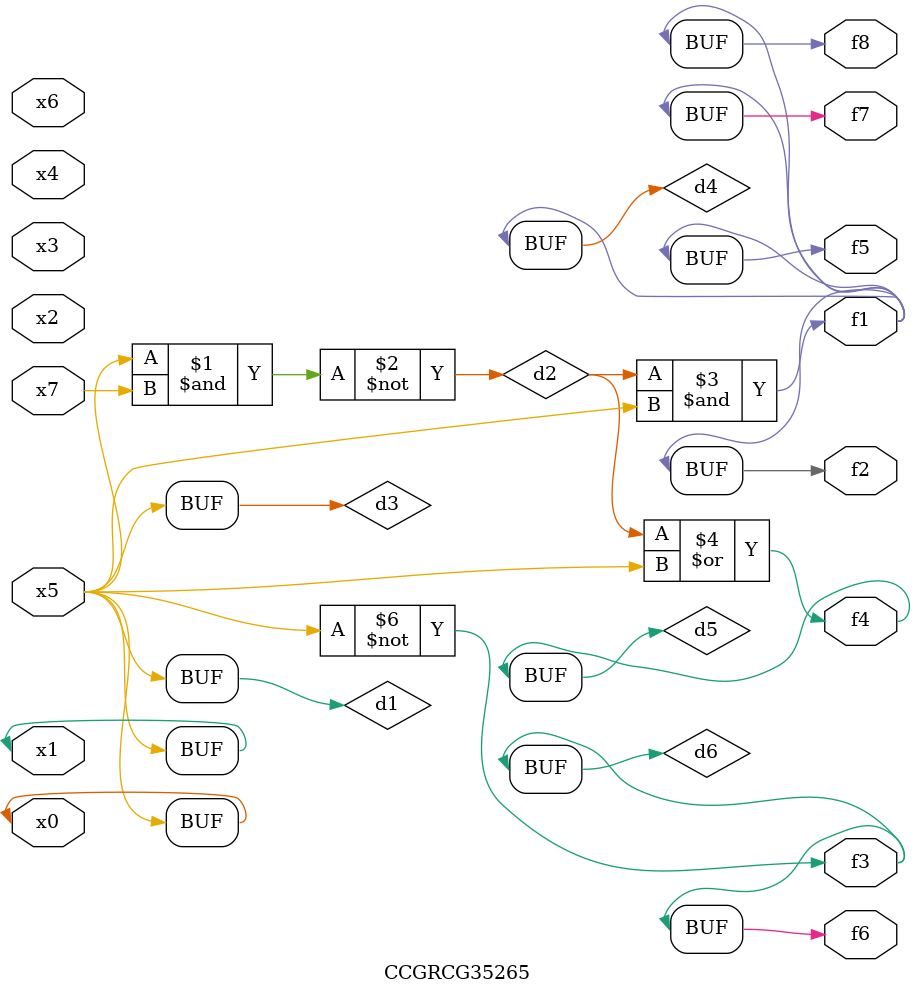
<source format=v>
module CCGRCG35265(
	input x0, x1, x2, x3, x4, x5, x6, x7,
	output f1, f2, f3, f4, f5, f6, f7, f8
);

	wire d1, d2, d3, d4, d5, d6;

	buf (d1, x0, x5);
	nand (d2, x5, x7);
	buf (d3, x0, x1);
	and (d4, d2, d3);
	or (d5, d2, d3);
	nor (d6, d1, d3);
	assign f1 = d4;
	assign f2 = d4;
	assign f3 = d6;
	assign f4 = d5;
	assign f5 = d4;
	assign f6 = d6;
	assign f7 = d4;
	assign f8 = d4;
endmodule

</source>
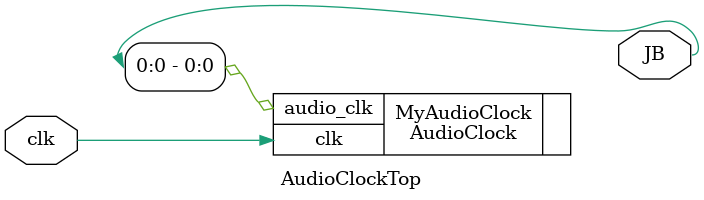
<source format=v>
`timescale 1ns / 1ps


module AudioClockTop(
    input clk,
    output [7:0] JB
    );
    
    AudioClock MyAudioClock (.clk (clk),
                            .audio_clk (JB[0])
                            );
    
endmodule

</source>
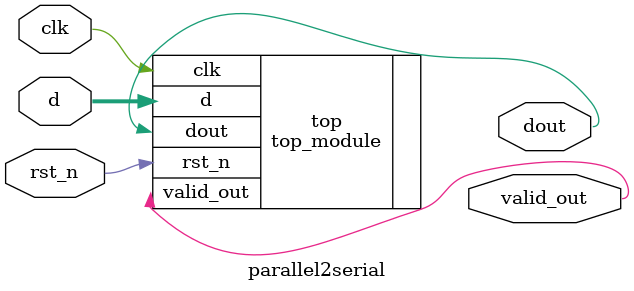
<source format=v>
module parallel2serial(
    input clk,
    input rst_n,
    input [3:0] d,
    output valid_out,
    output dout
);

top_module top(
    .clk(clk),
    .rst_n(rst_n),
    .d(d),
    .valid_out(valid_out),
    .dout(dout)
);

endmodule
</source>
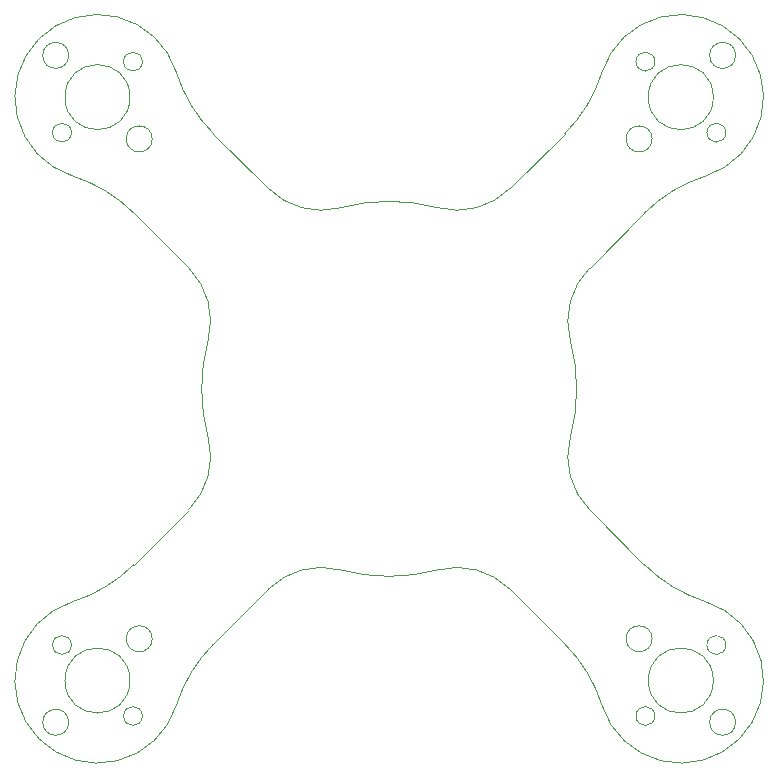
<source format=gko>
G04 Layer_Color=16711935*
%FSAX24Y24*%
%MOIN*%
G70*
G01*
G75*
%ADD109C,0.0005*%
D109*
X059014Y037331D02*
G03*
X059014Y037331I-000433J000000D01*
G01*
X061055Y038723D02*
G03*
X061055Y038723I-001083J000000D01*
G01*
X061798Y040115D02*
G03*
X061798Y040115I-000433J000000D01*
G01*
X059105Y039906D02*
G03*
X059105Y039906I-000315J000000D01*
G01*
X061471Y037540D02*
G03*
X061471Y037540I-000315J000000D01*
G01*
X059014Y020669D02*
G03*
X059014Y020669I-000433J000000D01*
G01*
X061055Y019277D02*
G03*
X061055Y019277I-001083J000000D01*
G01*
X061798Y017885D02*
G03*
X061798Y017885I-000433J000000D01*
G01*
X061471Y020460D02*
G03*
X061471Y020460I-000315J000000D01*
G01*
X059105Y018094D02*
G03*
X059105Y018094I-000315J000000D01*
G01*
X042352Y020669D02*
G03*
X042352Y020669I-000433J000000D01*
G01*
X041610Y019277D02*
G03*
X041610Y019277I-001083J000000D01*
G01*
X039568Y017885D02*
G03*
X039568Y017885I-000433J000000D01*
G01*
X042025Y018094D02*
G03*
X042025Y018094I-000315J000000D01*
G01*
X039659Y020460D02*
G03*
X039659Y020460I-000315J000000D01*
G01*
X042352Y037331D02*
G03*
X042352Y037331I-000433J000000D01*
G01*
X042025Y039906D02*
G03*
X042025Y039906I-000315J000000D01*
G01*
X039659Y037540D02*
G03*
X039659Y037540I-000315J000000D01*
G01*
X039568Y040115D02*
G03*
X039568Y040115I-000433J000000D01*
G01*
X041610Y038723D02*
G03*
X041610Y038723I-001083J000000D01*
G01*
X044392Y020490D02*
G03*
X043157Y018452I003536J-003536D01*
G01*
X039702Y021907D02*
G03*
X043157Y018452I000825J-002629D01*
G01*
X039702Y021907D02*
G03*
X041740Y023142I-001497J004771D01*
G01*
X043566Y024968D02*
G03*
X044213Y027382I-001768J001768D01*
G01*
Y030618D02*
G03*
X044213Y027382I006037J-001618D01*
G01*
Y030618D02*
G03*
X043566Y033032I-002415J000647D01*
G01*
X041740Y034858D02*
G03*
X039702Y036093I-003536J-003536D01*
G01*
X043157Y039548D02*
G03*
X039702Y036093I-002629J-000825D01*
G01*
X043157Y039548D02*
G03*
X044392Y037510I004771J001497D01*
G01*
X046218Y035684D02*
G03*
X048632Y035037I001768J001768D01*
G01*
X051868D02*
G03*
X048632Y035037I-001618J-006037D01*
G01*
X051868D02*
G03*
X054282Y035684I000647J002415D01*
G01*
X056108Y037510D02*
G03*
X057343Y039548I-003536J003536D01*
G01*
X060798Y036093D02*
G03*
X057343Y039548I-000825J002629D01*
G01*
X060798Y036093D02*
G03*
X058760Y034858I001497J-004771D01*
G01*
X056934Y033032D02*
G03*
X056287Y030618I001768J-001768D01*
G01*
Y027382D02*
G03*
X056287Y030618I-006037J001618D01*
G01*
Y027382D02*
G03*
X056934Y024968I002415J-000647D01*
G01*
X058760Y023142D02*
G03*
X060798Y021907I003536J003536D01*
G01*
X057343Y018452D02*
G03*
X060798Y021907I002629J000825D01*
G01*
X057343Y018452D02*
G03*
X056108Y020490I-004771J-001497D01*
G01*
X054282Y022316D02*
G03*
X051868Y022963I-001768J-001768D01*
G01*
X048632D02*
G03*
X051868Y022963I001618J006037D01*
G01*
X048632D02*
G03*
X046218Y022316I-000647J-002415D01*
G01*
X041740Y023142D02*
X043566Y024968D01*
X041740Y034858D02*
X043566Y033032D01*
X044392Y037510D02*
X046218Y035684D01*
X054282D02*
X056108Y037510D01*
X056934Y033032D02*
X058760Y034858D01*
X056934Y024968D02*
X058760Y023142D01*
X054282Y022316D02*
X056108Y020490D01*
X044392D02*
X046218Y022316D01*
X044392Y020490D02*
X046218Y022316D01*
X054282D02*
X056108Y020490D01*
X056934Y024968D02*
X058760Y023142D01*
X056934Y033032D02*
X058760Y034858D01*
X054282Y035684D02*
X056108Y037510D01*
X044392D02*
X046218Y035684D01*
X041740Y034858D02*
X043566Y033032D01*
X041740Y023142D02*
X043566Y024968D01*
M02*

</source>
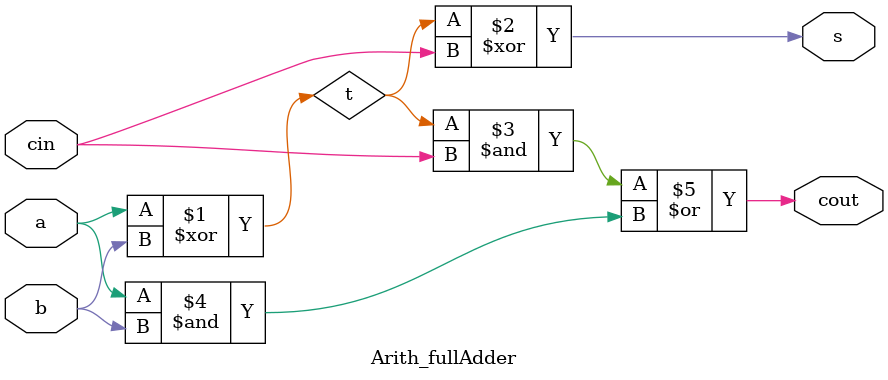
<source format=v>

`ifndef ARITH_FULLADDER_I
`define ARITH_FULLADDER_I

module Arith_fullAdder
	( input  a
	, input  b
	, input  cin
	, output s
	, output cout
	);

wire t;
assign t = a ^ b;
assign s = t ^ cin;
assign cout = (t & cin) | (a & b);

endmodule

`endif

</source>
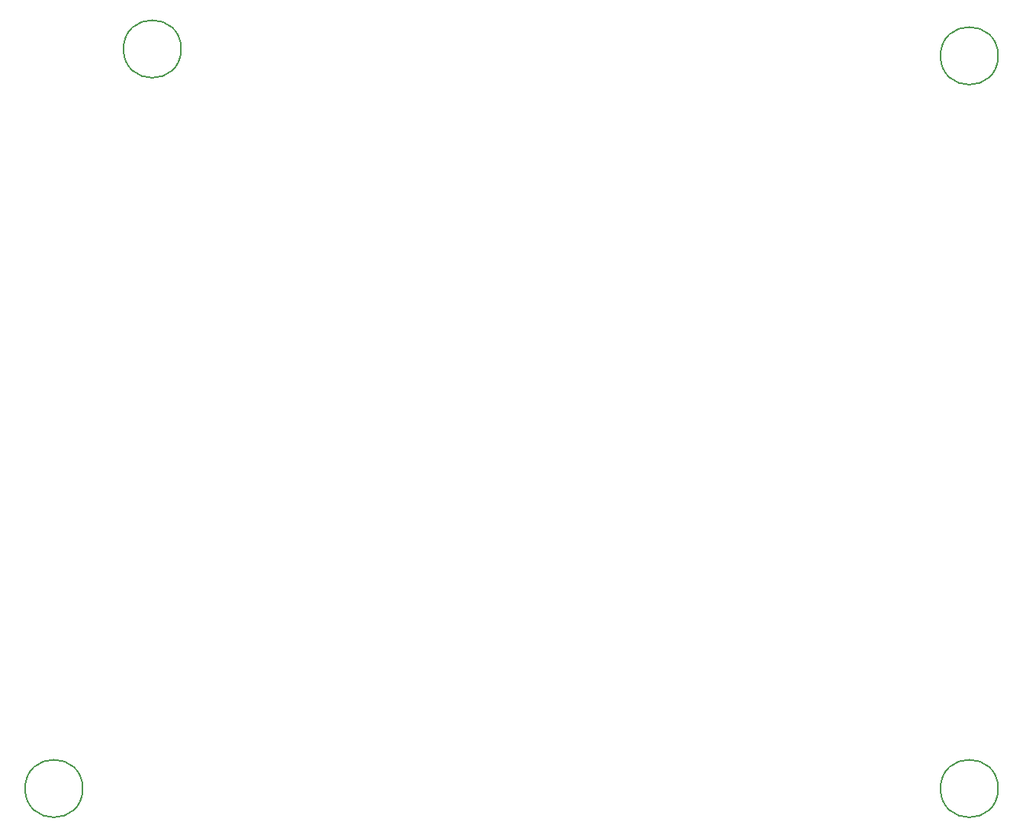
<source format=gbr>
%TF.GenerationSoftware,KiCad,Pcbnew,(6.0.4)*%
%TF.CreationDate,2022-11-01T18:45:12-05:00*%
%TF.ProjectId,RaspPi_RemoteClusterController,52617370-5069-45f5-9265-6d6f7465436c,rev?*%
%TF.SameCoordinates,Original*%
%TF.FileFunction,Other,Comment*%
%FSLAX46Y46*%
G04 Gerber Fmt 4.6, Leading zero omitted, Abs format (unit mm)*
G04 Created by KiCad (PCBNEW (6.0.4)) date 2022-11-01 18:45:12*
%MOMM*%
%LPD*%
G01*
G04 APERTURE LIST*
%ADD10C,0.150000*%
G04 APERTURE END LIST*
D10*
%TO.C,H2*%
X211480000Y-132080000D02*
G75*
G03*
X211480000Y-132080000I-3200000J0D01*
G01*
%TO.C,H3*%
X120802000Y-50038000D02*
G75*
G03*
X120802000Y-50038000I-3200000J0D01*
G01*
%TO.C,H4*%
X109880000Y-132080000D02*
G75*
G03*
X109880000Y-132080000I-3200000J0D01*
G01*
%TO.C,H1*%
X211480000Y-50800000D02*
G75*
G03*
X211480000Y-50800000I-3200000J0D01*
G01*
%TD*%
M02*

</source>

· · · · · · ·

▶ **YOUR OBJECTIVE**: Scan the listing above and copy all lines containing the word "KiCad".

▶ **RESPONSE AREA**:
%TF.GenerationSoftware,KiCad,Pcbnew,(6.0.4)*%
G04 Created by KiCad (PCBNEW (6.0.4)) date 2022-11-01 18:45:12*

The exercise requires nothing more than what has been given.